Instructions for the task
Reproduce every line of each of the items below word for word, keeping the lines in their original order.

Material for the task
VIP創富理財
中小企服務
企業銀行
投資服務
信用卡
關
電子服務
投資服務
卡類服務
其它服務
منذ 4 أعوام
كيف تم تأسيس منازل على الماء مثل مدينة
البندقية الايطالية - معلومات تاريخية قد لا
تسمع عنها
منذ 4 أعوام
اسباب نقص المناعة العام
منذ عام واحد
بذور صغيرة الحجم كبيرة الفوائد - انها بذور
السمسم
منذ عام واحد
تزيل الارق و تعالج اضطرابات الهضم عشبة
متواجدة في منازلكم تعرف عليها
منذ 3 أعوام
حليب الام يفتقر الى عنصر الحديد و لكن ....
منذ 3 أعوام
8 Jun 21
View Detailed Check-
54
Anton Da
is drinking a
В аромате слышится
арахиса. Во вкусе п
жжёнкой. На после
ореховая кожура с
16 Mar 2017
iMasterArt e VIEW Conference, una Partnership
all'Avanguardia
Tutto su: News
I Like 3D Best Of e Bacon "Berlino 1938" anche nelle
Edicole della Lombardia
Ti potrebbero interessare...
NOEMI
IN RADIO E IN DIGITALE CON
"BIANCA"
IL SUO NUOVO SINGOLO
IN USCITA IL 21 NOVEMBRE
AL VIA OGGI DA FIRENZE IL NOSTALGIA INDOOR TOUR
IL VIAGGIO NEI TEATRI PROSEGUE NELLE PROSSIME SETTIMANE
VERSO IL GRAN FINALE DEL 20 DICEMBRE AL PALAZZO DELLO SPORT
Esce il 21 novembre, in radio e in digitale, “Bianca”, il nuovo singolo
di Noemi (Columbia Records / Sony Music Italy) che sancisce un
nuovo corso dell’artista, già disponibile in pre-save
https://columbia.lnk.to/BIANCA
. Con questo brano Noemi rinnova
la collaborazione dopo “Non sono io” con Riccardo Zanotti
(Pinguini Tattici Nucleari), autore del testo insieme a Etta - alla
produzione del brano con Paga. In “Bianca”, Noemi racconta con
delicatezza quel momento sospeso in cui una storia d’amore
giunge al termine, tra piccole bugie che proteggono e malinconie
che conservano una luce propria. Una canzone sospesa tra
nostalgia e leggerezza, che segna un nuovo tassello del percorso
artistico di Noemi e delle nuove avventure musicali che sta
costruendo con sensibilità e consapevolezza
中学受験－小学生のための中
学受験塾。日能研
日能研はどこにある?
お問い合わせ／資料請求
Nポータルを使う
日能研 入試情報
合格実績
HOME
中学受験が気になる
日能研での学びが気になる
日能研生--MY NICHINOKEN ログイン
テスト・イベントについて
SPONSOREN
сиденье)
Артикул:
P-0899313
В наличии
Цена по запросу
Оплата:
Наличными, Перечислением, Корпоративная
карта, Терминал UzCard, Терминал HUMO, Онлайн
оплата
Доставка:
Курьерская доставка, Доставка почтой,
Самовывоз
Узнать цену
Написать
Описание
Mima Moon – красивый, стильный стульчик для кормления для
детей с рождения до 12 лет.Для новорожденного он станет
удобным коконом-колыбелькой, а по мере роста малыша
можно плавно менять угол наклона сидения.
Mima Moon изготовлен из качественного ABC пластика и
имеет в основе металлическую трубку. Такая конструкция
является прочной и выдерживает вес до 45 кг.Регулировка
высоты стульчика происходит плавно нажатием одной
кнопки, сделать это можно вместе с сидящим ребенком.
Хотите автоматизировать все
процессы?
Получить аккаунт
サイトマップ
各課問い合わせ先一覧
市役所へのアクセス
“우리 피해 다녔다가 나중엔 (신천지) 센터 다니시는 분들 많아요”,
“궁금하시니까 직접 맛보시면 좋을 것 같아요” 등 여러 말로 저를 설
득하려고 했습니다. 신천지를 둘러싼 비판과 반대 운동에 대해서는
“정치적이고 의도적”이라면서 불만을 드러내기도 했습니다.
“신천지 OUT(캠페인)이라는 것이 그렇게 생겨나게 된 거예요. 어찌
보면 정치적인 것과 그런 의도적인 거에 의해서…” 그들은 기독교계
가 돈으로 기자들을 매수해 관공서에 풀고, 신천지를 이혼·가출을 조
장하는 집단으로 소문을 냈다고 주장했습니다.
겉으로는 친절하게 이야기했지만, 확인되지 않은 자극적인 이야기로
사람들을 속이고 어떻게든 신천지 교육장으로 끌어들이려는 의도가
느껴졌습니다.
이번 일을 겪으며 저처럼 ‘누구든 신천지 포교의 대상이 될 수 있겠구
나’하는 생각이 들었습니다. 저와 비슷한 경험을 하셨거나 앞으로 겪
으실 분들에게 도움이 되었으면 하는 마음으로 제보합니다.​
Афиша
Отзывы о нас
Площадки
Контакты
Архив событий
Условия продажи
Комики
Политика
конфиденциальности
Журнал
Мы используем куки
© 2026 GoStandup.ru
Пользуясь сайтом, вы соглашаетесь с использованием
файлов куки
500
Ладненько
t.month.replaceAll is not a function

Solution to the problem
VIP創富理財
中小企服務
企業銀行
投資服務
信用卡
關
電子服務
投資服務
卡類服務
其它服務
منذ 4 أعوام
كيف تم تأسيس منازل على الماء مثل مدينة
البندقية الايطالية - معلومات تاريخية قد لا
تسمع عنها
منذ 4 أعوام
اسباب نقص المناعة العام
منذ عام واحد
بذور صغيرة الحجم كبيرة الفوائد - انها بذور
السمسم
منذ عام واحد
تزيل الارق و تعالج اضطرابات الهضم عشبة
متواجدة في منازلكم تعرف عليها
منذ 3 أعوام
حليب الام يفتقر الى عنصر الحديد و لكن ....
منذ 3 أعوام
8 Jun 21
View Detailed Check-
54
Anton Da
is drinking a
В аромате слышится
арахиса. Во вкусе п
жжёнкой. На после
ореховая кожура с
16 Mar 2017
iMasterArt e VIEW Conference, una Partnership
all'Avanguardia
Tutto su: News
I Like 3D Best Of e Bacon "Berlino 1938" anche nelle
Edicole della Lombardia
Ti potrebbero interessare...
NOEMI
IN RADIO E IN DIGITALE CON
"BIANCA"
IL SUO NUOVO SINGOLO
IN USCITA IL 21 NOVEMBRE
AL VIA OGGI DA FIRENZE IL NOSTALGIA INDOOR TOUR
IL VIAGGIO NEI TEATRI PROSEGUE NELLE PROSSIME SETTIMANE
VERSO IL GRAN FINALE DEL 20 DICEMBRE AL PALAZZO DELLO SPORT
Esce il 21 novembre, in radio e in digitale, “Bianca”, il nuovo singolo
di Noemi (Columbia Records / Sony Music Italy) che sancisce un
nuovo corso dell’artista, già disponibile in pre-save
https://columbia.lnk.to/BIANCA
. Con questo brano Noemi rinnova
la collaborazione dopo “Non sono io” con Riccardo Zanotti
(Pinguini Tattici Nucleari), autore del testo insieme a Etta - alla
produzione del brano con Paga. In “Bianca”, Noemi racconta con
delicatezza quel momento sospeso in cui una storia d’amore
giunge al termine, tra piccole bugie che proteggono e malinconie
che conservano una luce propria. Una canzone sospesa tra
nostalgia e leggerezza, che segna un nuovo tassello del percorso
artistico di Noemi e delle nuove avventure musicali che sta
costruendo con sensibilità e consapevolezza
中学受験－小学生のための中
学受験塾。日能研
日能研はどこにある?
お問い合わせ／資料請求
Nポータルを使う
日能研 入試情報
合格実績
HOME
中学受験が気になる
日能研での学びが気になる
日能研生--MY NICHINOKEN ログイン
テスト・イベントについて
SPONSOREN
сиденье)
Артикул:
P-0899313
В наличии
Цена по запросу
Оплата:
Наличными, Перечислением, Корпоративная
карта, Терминал UzCard, Терминал HUMO, Онлайн
оплата
Доставка:
Курьерская доставка, Доставка почтой,
Самовывоз
Узнать цену
Написать
Описание
Mima Moon – красивый, стильный стульчик для кормления для
детей с рождения до 12 лет.Для новорожденного он станет
удобным коконом-колыбелькой, а по мере роста малыша
можно плавно менять угол наклона сидения.
Mima Moon изготовлен из качественного ABC пластика и
имеет в основе металлическую трубку. Такая конструкция
является прочной и выдерживает вес до 45 кг.Регулировка
высоты стульчика происходит плавно нажатием одной
кнопки, сделать это можно вместе с сидящим ребенком.
Хотите автоматизировать все
процессы?
Получить аккаунт
サイトマップ
各課問い合わせ先一覧
市役所へのアクセス
“우리 피해 다녔다가 나중엔 (신천지) 센터 다니시는 분들 많아요”,
“궁금하시니까 직접 맛보시면 좋을 것 같아요” 등 여러 말로 저를 설
득하려고 했습니다. 신천지를 둘러싼 비판과 반대 운동에 대해서는
“정치적이고 의도적”이라면서 불만을 드러내기도 했습니다.
“신천지 OUT(캠페인)이라는 것이 그렇게 생겨나게 된 거예요. 어찌
보면 정치적인 것과 그런 의도적인 거에 의해서…” 그들은 기독교계
가 돈으로 기자들을 매수해 관공서에 풀고, 신천지를 이혼·가출을 조
장하는 집단으로 소문을 냈다고 주장했습니다.
겉으로는 친절하게 이야기했지만, 확인되지 않은 자극적인 이야기로
사람들을 속이고 어떻게든 신천지 교육장으로 끌어들이려는 의도가
느껴졌습니다.
이번 일을 겪으며 저처럼 ‘누구든 신천지 포교의 대상이 될 수 있겠구
나’하는 생각이 들었습니다. 저와 비슷한 경험을 하셨거나 앞으로 겪
으실 분들에게 도움이 되었으면 하는 마음으로 제보합니다.​
Афиша
Отзывы о нас
Площадки
Контакты
Архив событий
Условия продажи
Комики
Политика
конфиденциальности
Журнал
Мы используем куки
© 2026 GoStandup.ru
Пользуясь сайтом, вы соглашаетесь с использованием
файлов куки
500
Ладненько
t.month.replaceAll is not a function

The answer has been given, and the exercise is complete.